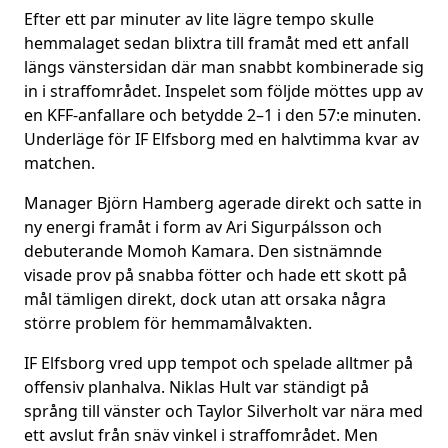
Efter ett par minuter av lite lägre tempo skulle
hemmalaget sedan blixtra till framåt med ett anfall
längs vänstersidan där man snabbt kombinerade sig
in i straffområdet. Inspelet som följde möttes upp av
en KFF-anfallare och betydde 2–1 i den 57:e minuten.
Underläge för IF Elfsborg med en halvtimma kvar av
matchen.
Manager Björn Hamberg agerade direkt och satte in
ny energi framåt i form av Ari Sigurpálsson och
debuterande Momoh Kamara. Den sistnämnde
visade prov på snabba fötter och hade ett skott på
mål tämligen direkt, dock utan att orsaka några
större problem för hemmamålvakten.
IF Elfsborg vred upp tempot och spelade alltmer på
offensiv planhalva. Niklas Hult var ständigt på
språng till vänster och Taylor Silverholt var nära med
ett avslut från snäv vinkel i straffområdet. Men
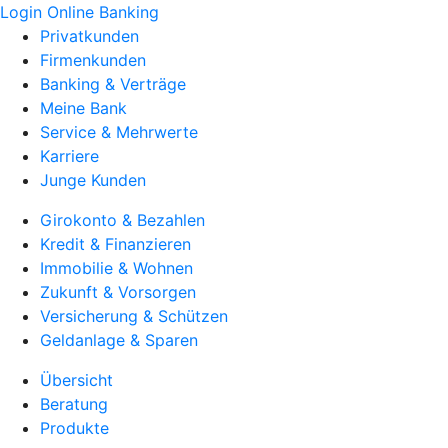
Login Online Banking
Privatkunden
Firmenkunden
Banking & Verträge
Meine Bank
Service & Mehrwerte
Karriere
Junge Kunden
Girokonto & Bezahlen
Kredit & Finanzieren
Immobilie & Wohnen
Zukunft & Vorsorgen
Versicherung & Schützen
Geldanlage & Sparen
Übersicht
Beratung
Produkte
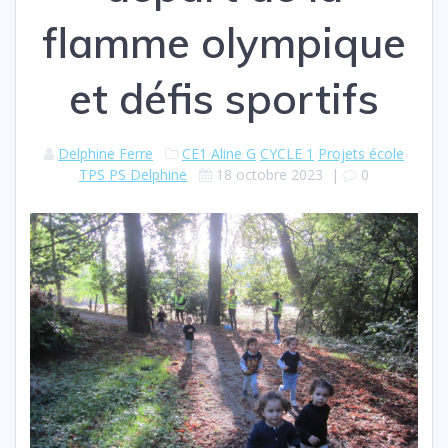
flamme olympique
et défis sportifs
Delphine Ferre
CE1 Aline G
CYCLE 1
Projets école
TPS PS Delphine
18 octobre 2023
|
0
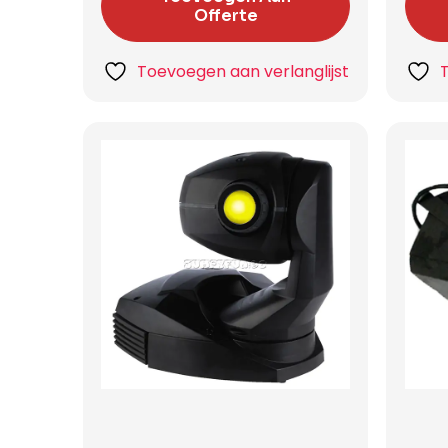
Offerte
Toevoegen aan verlanglijst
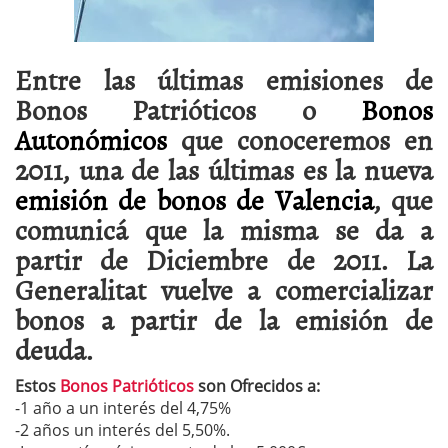
Entre las últimas emisiones de
Bonos Patrióticos o
Bonos
Autonómicos
que conoceremos en
2011, una de las últimas es la nueva
emisión de bonos de Valencia
, que
comunicá que la misma se da a
partir de Diciembre de 2011. La
Generalitat vuelve a comercializar
bonos a partir de la emisión de
deuda.
Estos
Bonos Patrióticos
son Ofrecidos a:
-1 año a un interés del 4,75%
-2 años un interés del 5,50%.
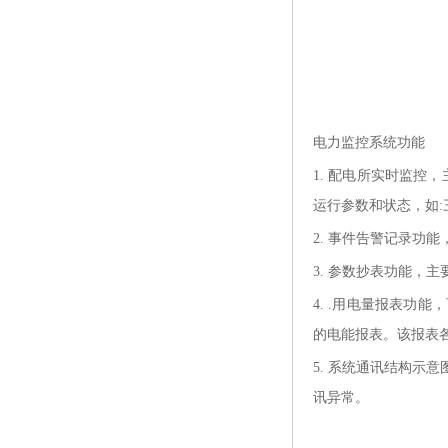
电力监控系统功能
1.
配电所实时监控，
运行参数和状态，如
2.
事件告警记录功能
3.
参数抄表功能，主
4.
.用电量报表功能
的电能报表。该报表
5.
系统通讯结构示意
讯异常。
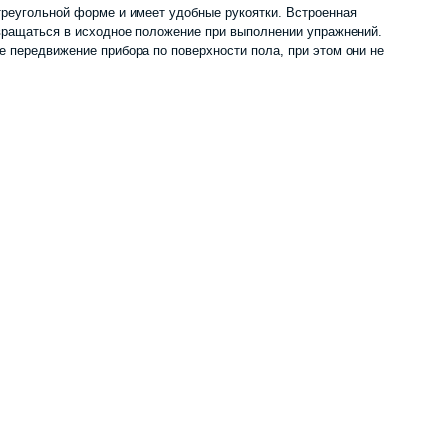
реугольной форме и имеет удобные рукоятки. Встроенная
вращаться в исходное положение при выполнении упражнений.
 передвижение прибора по поверхности пола, при этом они не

PROBLEM:
Each record above must be retyped exactly as given, with the images excluded.

PROBLEM SOLUTION:
Efter ett par minuter av lite lägre tempo skulle
hemmalaget sedan blixtra till framåt med ett anfall
längs vänstersidan där man snabbt kombinerade sig
in i straffområdet. Inspelet som följde möttes upp av
en KFF-anfallare och betydde 2–1 i den 57:e minuten.
Underläge för IF Elfsborg med en halvtimma kvar av
matchen.
Manager Björn Hamberg agerade direkt och satte in
ny energi framåt i form av Ari Sigurpálsson och
debuterande Momoh Kamara. Den sistnämnde
visade prov på snabba fötter och hade ett skott på
mål tämligen direkt, dock utan att orsaka några
större problem för hemmamålvakten.
IF Elfsborg vred upp tempot och spelade alltmer på
offensiv planhalva. Niklas Hult var ständigt på
språng till vänster och Taylor Silverholt var nära med
ett avslut från snäv vinkel i straffområdet. Men
Login Online Banking
Privatkunden
Firmenkunden
Banking & Verträge
Meine Bank
Service & Mehrwerte
Karriere
Junge Kunden
Girokonto & Bezahlen
Kredit & Finanzieren
Immobilie & Wohnen
Zukunft & Vorsorgen
Versicherung & Schützen
Geldanlage & Sparen
Übersicht
Beratung
Produkte
flamme olympique
et défis sportifs
Delphine Ferre
CE1 Aline G
CYCLE 1
Projets école
TPS PS Delphine
18 octobre 2023
|
0
Offerte
Toevoegen aan verlanglijst
Entre las últimas emisiones de
Bonos Patrióticos o
Bonos
Autonómicos
que conoceremos en
2011, una de las últimas es la nueva
emisión de bonos de Valencia
, que
comunicá que la misma se da a
partir de Diciembre de 2011. La
Generalitat vuelve a comercializar
bonos a partir de la emisión de
deuda.
Estos
Bonos Patrióticos
son Ofrecidos a:
-1 año a un interés del 4,75%
-2 años un interés del 5,50%.
电力监控系统功能
1.
配电所实时监控，
运行参数和状态，如
2.
事件告警记录功能
3.
参数抄表功能，主
4.
.用电量报表功能
的电能报表。该报表
5.
系统通讯结构示意
讯异常。
реугольной форме и имеет удобные рукоятки. Встроенная
вращаться в исходное положение при выполнении упражнений.
 передвижение прибора по поверхности пола, при этом они не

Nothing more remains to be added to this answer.